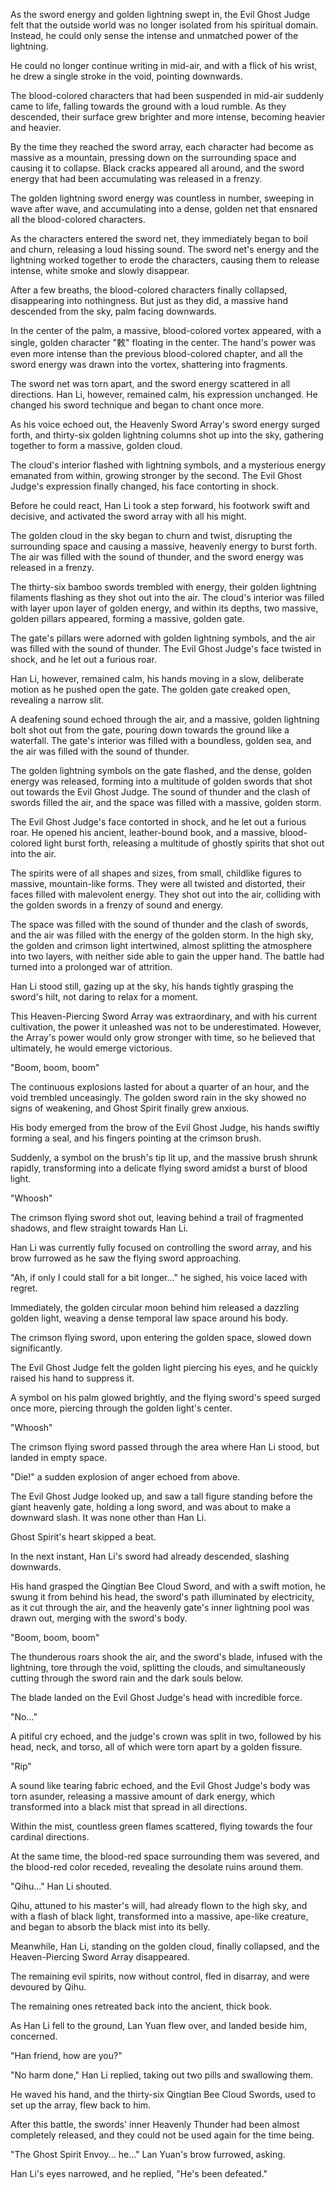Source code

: As the sword energy and golden lightning swept in, the Evil Ghost Judge felt that the outside world was no longer isolated from his spiritual domain. Instead, he could only sense the intense and unmatched power of the lightning.

He could no longer continue writing in mid-air, and with a flick of his wrist, he drew a single stroke in the void, pointing downwards.

The blood-colored characters that had been suspended in mid-air suddenly came to life, falling towards the ground with a loud rumble. As they descended, their surface grew brighter and more intense, becoming heavier and heavier.

By the time they reached the sword array, each character had become as massive as a mountain, pressing down on the surrounding space and causing it to collapse. Black cracks appeared all around, and the sword energy that had been accumulating was released in a frenzy.

The golden lightning sword energy was countless in number, sweeping in wave after wave, and accumulating into a dense, golden net that ensnared all the blood-colored characters.

As the characters entered the sword net, they immediately began to boil and churn, releasing a loud hissing sound. The sword net's energy and the lightning worked together to erode the characters, causing them to release intense, white smoke and slowly disappear.

After a few breaths, the blood-colored characters finally collapsed, disappearing into nothingness. But just as they did, a massive hand descended from the sky, palm facing downwards.

In the center of the palm, a massive, blood-colored vortex appeared, with a single, golden character "敕" floating in the center. The hand's power was even more intense than the previous blood-colored chapter, and all the sword energy was drawn into the vortex, shattering into fragments.

The sword net was torn apart, and the sword energy scattered in all directions. Han Li, however, remained calm, his expression unchanged. He changed his sword technique and began to chant once more.

As his voice echoed out, the Heavenly Sword Array's sword energy surged forth, and thirty-six golden lightning columns shot up into the sky, gathering together to form a massive, golden cloud.

The cloud's interior flashed with lightning symbols, and a mysterious energy emanated from within, growing stronger by the second. The Evil Ghost Judge's expression finally changed, his face contorting in shock.

Before he could react, Han Li took a step forward, his footwork swift and decisive, and activated the sword array with all his might.

The golden cloud in the sky began to churn and twist, disrupting the surrounding space and causing a massive, heavenly energy to burst forth. The air was filled with the sound of thunder, and the sword energy was released in a frenzy.

The thirty-six bamboo swords trembled with energy, their golden lightning filaments flashing as they shot out into the air. The cloud's interior was filled with layer upon layer of golden energy, and within its depths, two massive, golden pillars appeared, forming a massive, golden gate.

The gate's pillars were adorned with golden lightning symbols, and the air was filled with the sound of thunder. The Evil Ghost Judge's face twisted in shock, and he let out a furious roar.

Han Li, however, remained calm, his hands moving in a slow, deliberate motion as he pushed open the gate. The golden gate creaked open, revealing a narrow slit.

A deafening sound echoed through the air, and a massive, golden lightning bolt shot out from the gate, pouring down towards the ground like a waterfall. The gate's interior was filled with a boundless, golden sea, and the air was filled with the sound of thunder.

The golden lightning symbols on the gate flashed, and the dense, golden energy was released, forming into a multitude of golden swords that shot out towards the Evil Ghost Judge. The sound of thunder and the clash of swords filled the air, and the space was filled with a massive, golden storm.

The Evil Ghost Judge's face contorted in shock, and he let out a furious roar. He opened his ancient, leather-bound book, and a massive, blood-colored light burst forth, releasing a multitude of ghostly spirits that shot out into the air.

The spirits were of all shapes and sizes, from small, childlike figures to massive, mountain-like forms. They were all twisted and distorted, their faces filled with malevolent energy. They shot out into the air, colliding with the golden swords in a frenzy of sound and energy.

The space was filled with the sound of thunder and the clash of swords, and the air was filled with the energy of the golden storm.
In the high sky, the golden and crimson light intertwined, almost splitting the atmosphere into two layers, with neither side able to gain the upper hand. The battle had turned into a prolonged war of attrition.

Han Li stood still, gazing up at the sky, his hands tightly grasping the sword's hilt, not daring to relax for a moment.

This Heaven-Piercing Sword Array was extraordinary, and with his current cultivation, the power it unleashed was not to be underestimated. However, the Array's power would only grow stronger with time, so he believed that ultimately, he would emerge victorious.

"Boom, boom, boom"

The continuous explosions lasted for about a quarter of an hour, and the void trembled unceasingly. The golden sword rain in the sky showed no signs of weakening, and Ghost Spirit finally grew anxious.

His body emerged from the brow of the Evil Ghost Judge, his hands swiftly forming a seal, and his fingers pointing at the crimson brush.

Suddenly, a symbol on the brush's tip lit up, and the massive brush shrunk rapidly, transforming into a delicate flying sword amidst a burst of blood light.

"Whoosh"

The crimson flying sword shot out, leaving behind a trail of fragmented shadows, and flew straight towards Han Li.

Han Li was currently fully focused on controlling the sword array, and his brow furrowed as he saw the flying sword approaching.

"Ah, if only I could stall for a bit longer..." he sighed, his voice laced with regret.

Immediately, the golden circular moon behind him released a dazzling golden light, weaving a dense temporal law space around his body.

The crimson flying sword, upon entering the golden space, slowed down significantly.

The Evil Ghost Judge felt the golden light piercing his eyes, and he quickly raised his hand to suppress it.

A symbol on his palm glowed brightly, and the flying sword's speed surged once more, piercing through the golden light's center.

"Whoosh"

The crimson flying sword passed through the area where Han Li stood, but landed in empty space.

"Die!" a sudden explosion of anger echoed from above.

The Evil Ghost Judge looked up, and saw a tall figure standing before the giant heavenly gate, holding a long sword, and was about to make a downward slash. It was none other than Han Li.

Ghost Spirit's heart skipped a beat.

In the next instant, Han Li's sword had already descended, slashing downwards.

His hand grasped the Qingtian Bee Cloud Sword, and with a swift motion, he swung it from behind his head, the sword's path illuminated by electricity, as it cut through the air, and the heavenly gate's inner lightning pool was drawn out, merging with the sword's body.

"Boom, boom, boom"

The thunderous roars shook the air, and the sword's blade, infused with the lightning, tore through the void, splitting the clouds, and simultaneously cutting through the sword rain and the dark souls below.

The blade landed on the Evil Ghost Judge's head with incredible force.

"No..."

A pitiful cry echoed, and the judge's crown was split in two, followed by his head, neck, and torso, all of which were torn apart by a golden fissure.

"Rip"

A sound like tearing fabric echoed, and the Evil Ghost Judge's body was torn asunder, releasing a massive amount of dark energy, which transformed into a black mist that spread in all directions.

Within the mist, countless green flames scattered, flying towards the four cardinal directions.

At the same time, the blood-red space surrounding them was severed, and the blood-red color receded, revealing the desolate ruins around them.

"Qihu..." Han Li shouted.

Qihu, attuned to his master's will, had already flown to the high sky, and with a flash of black light, transformed into a massive, ape-like creature, and began to absorb the black mist into its belly.

Meanwhile, Han Li, standing on the golden cloud, finally collapsed, and the Heaven-Piercing Sword Array disappeared.

The remaining evil spirits, now without control, fled in disarray, and were devoured by Qihu.

The remaining ones retreated back into the ancient, thick book.

As Han Li fell to the ground, Lan Yuan flew over, and landed beside him, concerned.

"Han friend, how are you?"

"No harm done," Han Li replied, taking out two pills and swallowing them.

He waved his hand, and the thirty-six Qingtian Bee Cloud Swords, used to set up the array, flew back to him.

After this battle, the swords' inner Heavenly Thunder had been almost completely released, and they could not be used again for the time being.

"The Ghost Spirit Envoy... he..." Lan Yuan's brow furrowed, asking.

Han Li's eyes narrowed, and he replied, "He's been defeated."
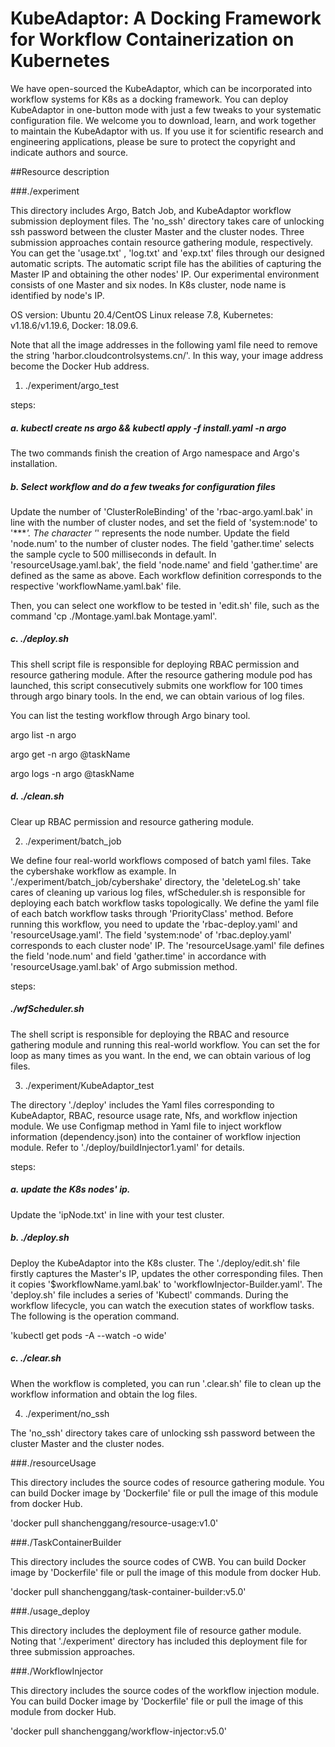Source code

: # KubeAdaptor: A Docking Framework for Workflow Containerization on Kubernetes
We have open-sourced the KubeAdaptor, which can be incorporated into workflow systems for K8s as a docking framework.
You can deploy KubeAdaptor in one-button mode with just a few tweaks to your systematic configuration file. 
We welcome you to download, learn, and work together to maintain the KubeAdaptor with us. If you use it for scientific research and 
engineering applications, please be sure to protect the copyright and indicate authors and source.

##Resource description

###./experiment

This directory includes Argo, Batch Job, and KubeAdaptor workflow submission deployment files.
The 'no_ssh' directory takes care of unlocking ssh password between the cluster Master and 
the cluster nodes.
Three submission approaches contain resource gathering module, respectively.
You can get the 'usage.txt' , 'log.txt' and 'exp.txt' files through our designed automatic scripts.
The automatic script file has the abilities of capturing the Master IP and obtaining the other nodes' IP.
Our experimental environment consists of one Master and six nodes. In K8s cluster, node name is identified by node's IP.

OS version: Ubuntu 20.4/CentOS Linux release 7.8, Kubernetes: v1.18.6/v1.19.6, Docker: 18.09.6.

Note that all the image addresses in the following yaml file need to remove the string 
'harbor.cloudcontrolsystems.cn/'. In this way, your image address become the Docker Hub address.

1. ./experiment/argo_test

steps:

##### a. kubectl create ns argo && kubectl apply -f install.yaml -n argo

  The two commands finish the creation of Argo namespace and Argo's installation.

##### b. Select workflow and do a few tweaks for configuration files

Update the number of 'ClusterRoleBinding' of the 'rbac-argo.yaml.bak' in line with the number of cluster nodes, and 
set the field of 'system:node' to '****'. The character '*' represents the node number.
Update the field 'node.num' to the number of cluster nodes. The field 'gather.time' selects 
  the sample cycle to 500 milliseconds in default. 
In 'resourceUsage.yaml.bak', the field 'node.name' and field 'gather.time' are defined as the same as above.
Each workflow definition corresponds to the respective 'workflowName.yaml.bak' file.

Then, you can select one workflow to be tested in 'edit.sh' file, such as the command 'cp ./Montage.yaml.bak Montage.yaml'.

##### c. ./deploy.sh

This shell script file is responsible for deploying RBAC permission and resource gathering module.
After the resource gathering module pod has launched, this script consecutively
submits one workflow for 100 times through argo binary tools. In the end, we can obtain various of log files.

You can list the testing workflow through Argo binary tool.

  argo list -n argo

  argo get -n argo @taskName

  argo logs -n argo @taskName

##### d. ./clean.sh

Clear up RBAC permission and resource gathering module.

2. ./experiment/batch_job

We define four real-world workflows composed of batch yaml files. Take the cybershake workflow as example.
In './experiment/batch_job/cybershake' directory,  the 'deleteLog.sh' take cares of cleaning up 
various log files, wfScheduler.sh is responsible for deploying each batch workflow tasks topologically.
We define the yaml file of each batch workflow tasks through 'PriorityClass' method.
Before running this workflow, you need to update the 'rbac-deploy.yaml' and 'resourceUsage.yaml'.
The field 'system:node' of 'rbac.deploy.yaml' corresponds to each cluster node' IP.
The 'resourceUsage.yaml' file defines the field 'node.num' and field 'gather.time' in accordance with
'resourceUsage.yaml.bak' of Argo submission method.

steps:

##### ./wfScheduler.sh

The shell script is responsible for deploying the RBAC and resource gathering module and running this 
real-world workflow. You can set the for loop as many times as you want. 
In the end, we can obtain various of log files.

3. ./experiment/KubeAdaptor_test

The directory './deploy' includes the Yaml files corresponding to KubeAdaptor, RBAC, resource usage rate, Nfs, and workflow injection module.
We use Configmap method in Yaml file to inject workflow information (dependency.json) into the container of workflow injection module.
Refer to './deploy/buildInjector1.yaml' for details.

steps:

##### a. update the K8s nodes' ip.

Update the 'ipNode.txt' in line with your test cluster.

##### b. ./deploy.sh

Deploy the KubeAdaptor into the K8s cluster. The './deploy/edit.sh' file firstly captures the Master's IP,
updates the other corresponding files. Then it copies '$workflowName.yaml.bak' to 'workflowInjector-Builder.yaml'.
The 'deploy.sh' file includes a series of 'Kubectl' commands.
During the workflow lifecycle, you can watch the execution states of workflow tasks. The following is the operation command.

'kubectl get pods -A --watch -o wide'

##### c. ./clear.sh

When the workflow is completed, you can run '.clear.sh' file to clean up the workflow information and obtain the log files.

4. ./experiment/no_ssh
   
The 'no_ssh' directory takes care of unlocking ssh password between the cluster Master and the cluster nodes.

###./resourceUsage

This directory includes the source codes of resource gathering module.
You can build Docker image by 'Dockerfile' file or pull the image of this module from docker Hub.

'docker pull shanchenggang/resource-usage:v1.0'

###./TaskContainerBuilder

This directory includes the source codes of CWB.
You can build Docker image by 'Dockerfile' file or pull the image of this module from docker Hub.

'docker pull shanchenggang/task-container-builder:v5.0'

###./usage_deploy

This directory includes the deployment file of resource gather module.
Noting that './experiment' directory has included this deployment file for three submission approaches.

###./WorkflowInjector

This directory includes the source codes of the workflow injection module.
You can build Docker image by 'Dockerfile' file or pull the image of this module from docker Hub.

'docker pull shanchenggang/workflow-injector:v5.0'
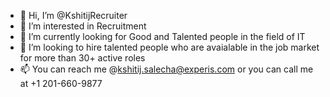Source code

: - 👋 Hi, I’m @KshitijRecruiter 
- 👀 I’m interested in Recruitment
- 🌱 I’m currently looking for Good and Talented people in the field of IT
- 💞️ I’m looking to hire talented people who are avaialable in the job market for more than 30+ active roles 
- 📫 You can reach me @kshitij.salecha@experis.com or you can call me at +1 201-660-9877

<!---
KshitijRecruiter/KshitijRecruiter is a ✨ special ✨ repository because its `README.md` (this file) appears on your GitHub profile.
You can click the Preview link to take a look at your changes.
--->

= = = = = = =

Work instruction: From the line containing "KshitijRecruiter/KshitijRecruiter is a" down to the last line of the records, transcribe every line exactly and add nothing else.

Completed task:
KshitijRecruiter/KshitijRecruiter is a ✨ special ✨ repository because its `README.md` (this file) appears on your GitHub profile.
You can click the Preview link to take a look at your changes.
--->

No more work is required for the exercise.